Based on the overlap of these polygons with the catchment area, we can then compute a weighted average.

In [9]:
# This object collects our source and target data
#   and computes the intersections
zd = wrl.zonalstats.ZonalDataPoly(grdverts, cats, srs=proj_gk)

# This object can actually compute the statistics
obj = wrl.zonalstats.ZonalStatsPoly(zd)

# We just call this object with any set of radar data
avg = obj.mean(data_.ravel())

Plot results in map

In [10]:
from matplotlib.collections import PatchCollection
from matplotlib.colors import from_levels_and_colors
import matplotlib.patches as patches

# Create discrete colormap
colors = pl.cm.inferno(np.linspace(0, 1, len(levels)))
mycmap, mynorm = from_levels_and_colors(levels, colors, extend="max")

fig = pl.figure(figsize=(10, 10))

# Average rainfall sum
ax = fig.add_subplot(121, aspect="equal")
patches = [patches.Polygon(item, True) for item in obj.zdata.trg.data]
coll = PatchCollection(patches, array=avg, cmap=mycmap, norm=mynorm,
                       edgecolors='white', lw=0.5)
pl.colorbar(coll, ax=ax, orientation="horizontal", pad=0.05)
pl.xlabel("GK2 Easting (m)")
pl.ylabel("GK2 Northing (m)")
pl.title("Catchment areal average")
pl.xlim(bbox["left"], bbox["right"])
pl.ylim(bbox["bottom"], bbox["top"])

# Original radar data
ax = fig.add_subplot(122, aspect="equal")
pm = pl.pcolormesh(xy[:, :, 0], xy[:, :, 1],
                   cmap=mycmap, norm=mynorm)
wrl.vis.add_patches(ax=ax, patch_array=cats,
                    facecolor="None", edgecolor="white")
cb = pl.colorbar(pm, ax=ax, orientation="horizontal", pad=0.05)
pl.xlabel("GK2 Easting (m)")
pl.ylabel("GK2 Northing (m)")
pl.title("RADOLAN rain depth")
pl.xlim(bbox["left"], bbox["right"])
pl.ylim(bbox["bottom"], bbox["top"])

Save time by reading the weights from a file

The computational expensive part is the computation of intersections and weights. You only need to do it once.

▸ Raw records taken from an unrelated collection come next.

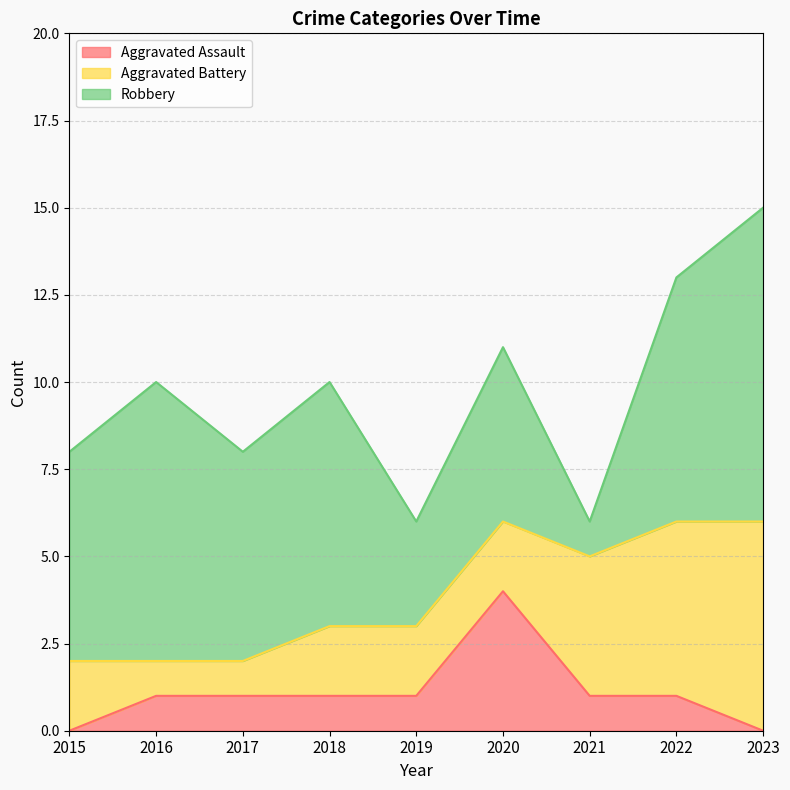

Where is the first local minimum for Robbery?

2017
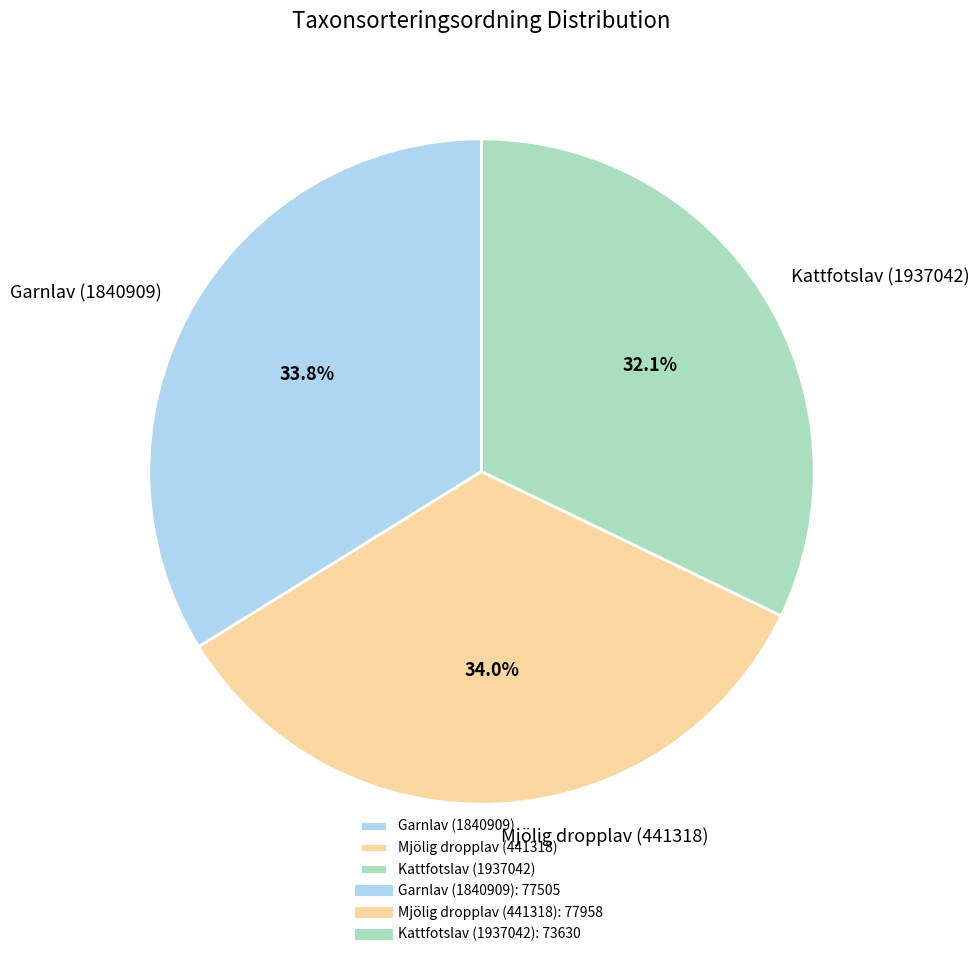

Between Kattfotslav (1937042) and Garnlav (1840909), which is larger?

Garnlav (1840909)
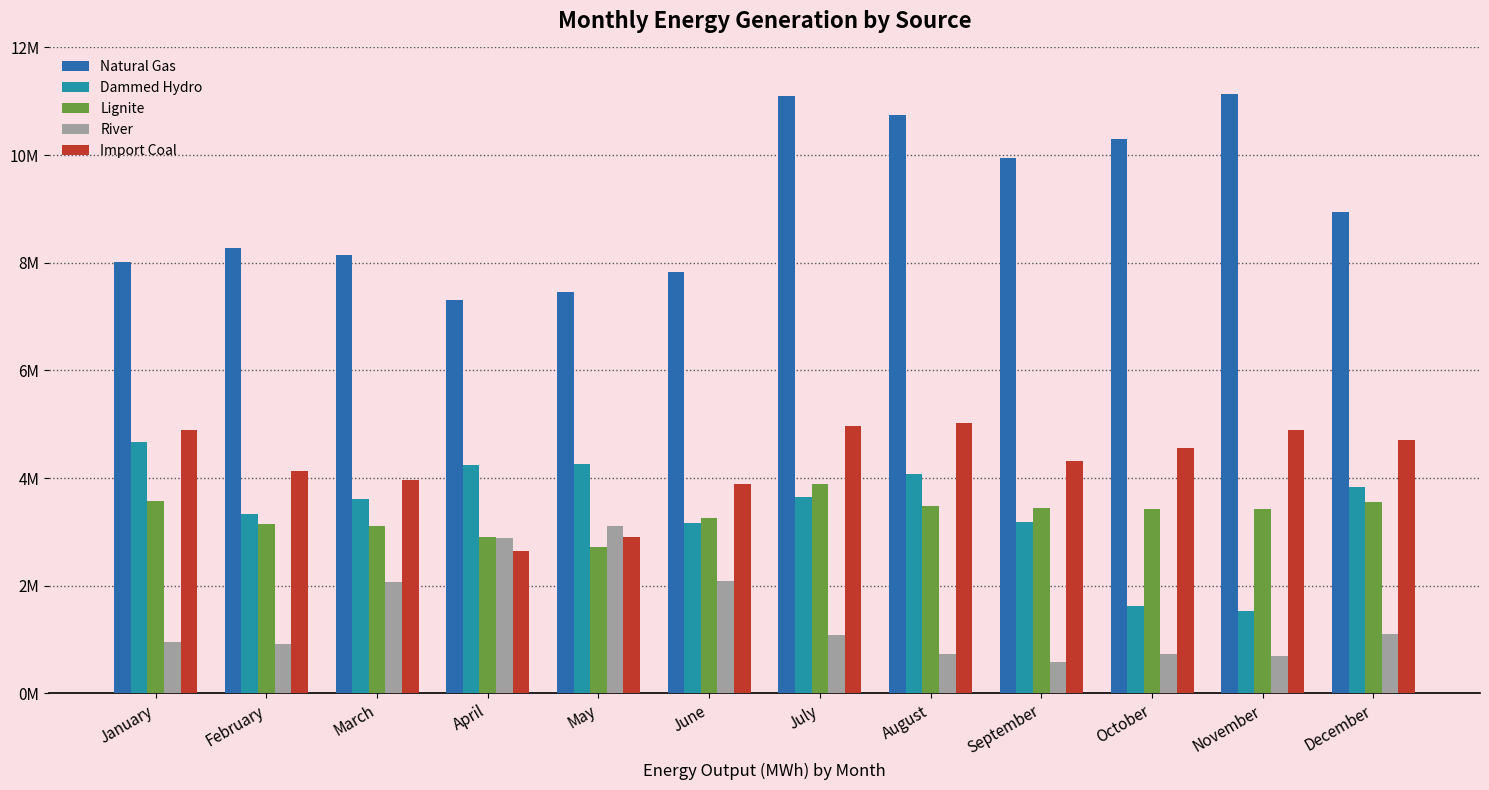

At which label does Import Coal reach its minimum?

April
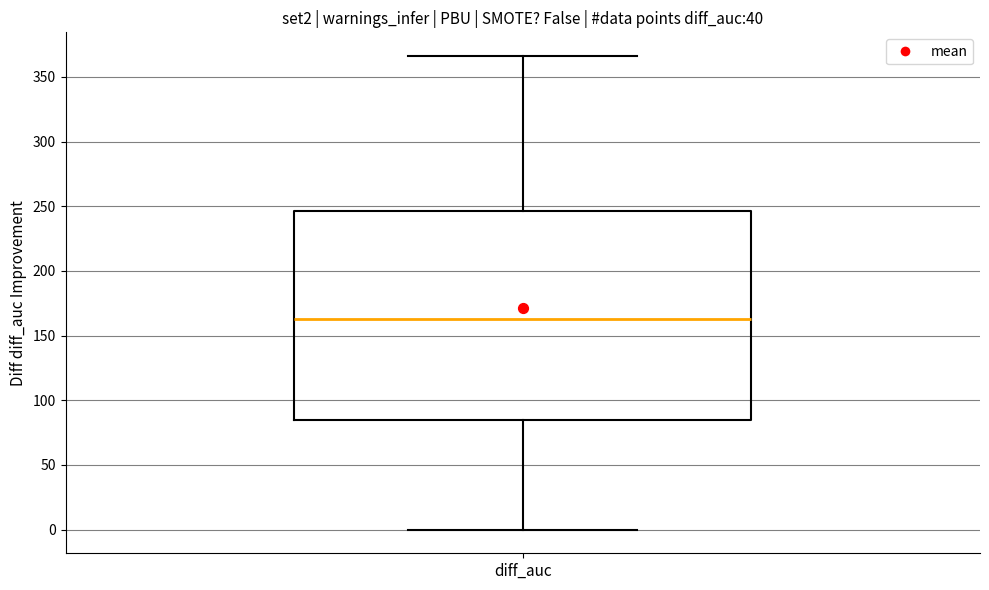

Read this box plot against the y-axis: the position of the median line, the range covered by the box, and the ends of both whiskers. The values are not printed on the chart, so give them approximately, as read against the axis.

median 165, box 85 to 245, whiskers 0 to 365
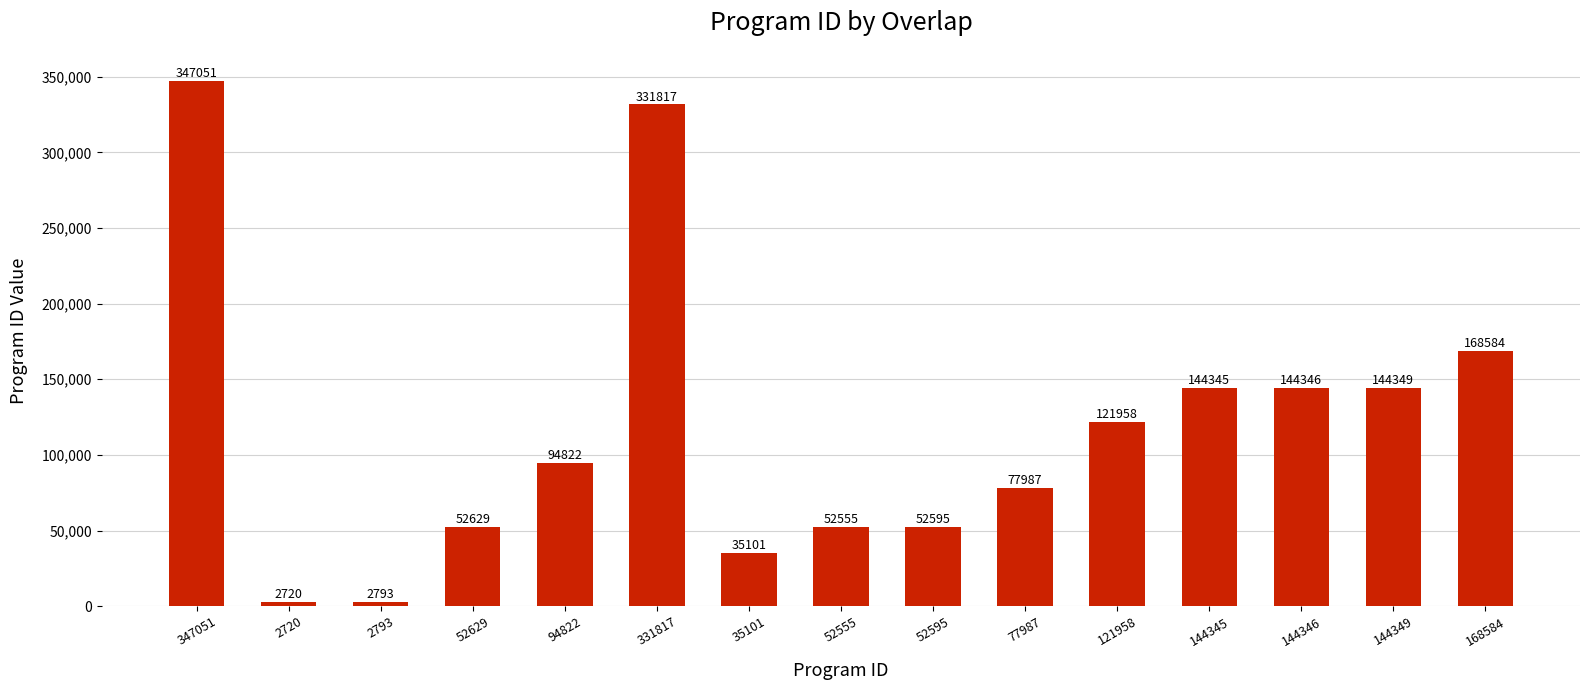

What is the average value?

118243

You can dump the results on disk and read them from there when required. Let’s do a little benchmark:

In [11]:
import datetime as dt

# dump to file

t1 = dt.datetime.now()
# Create instance of type ZonalStatsPoly from zonal data file
obj = wrl.zonalstats.ZonalStatsPoly('test_zonal_poly_cart')
t2 = dt.datetime.now()

# Create instance of type ZonalStatsPoly from sratch
zd = wrl.zonalstats.ZonalDataPoly(grdverts, cats, srs=proj_gk)
obj = wrl.zonalstats.ZonalStatsPoly(zd)
t3 = dt.datetime.now()

# Calling the object
avg = obj.mean(data_.ravel())
t4 = dt.datetime.now()

print("\nCreate object from file: %f seconds" % (t2 - t1).total_seconds())
print("Create object from sratch: %f seconds" % (t3 - t2).total_seconds())
print("Compute stats: %f seconds" % (t4 - t3).total_seconds())
Create object from file: 0.423463 seconds
Create object from sratch: 8.249995 seconds
Compute stats: 0.001780 seconds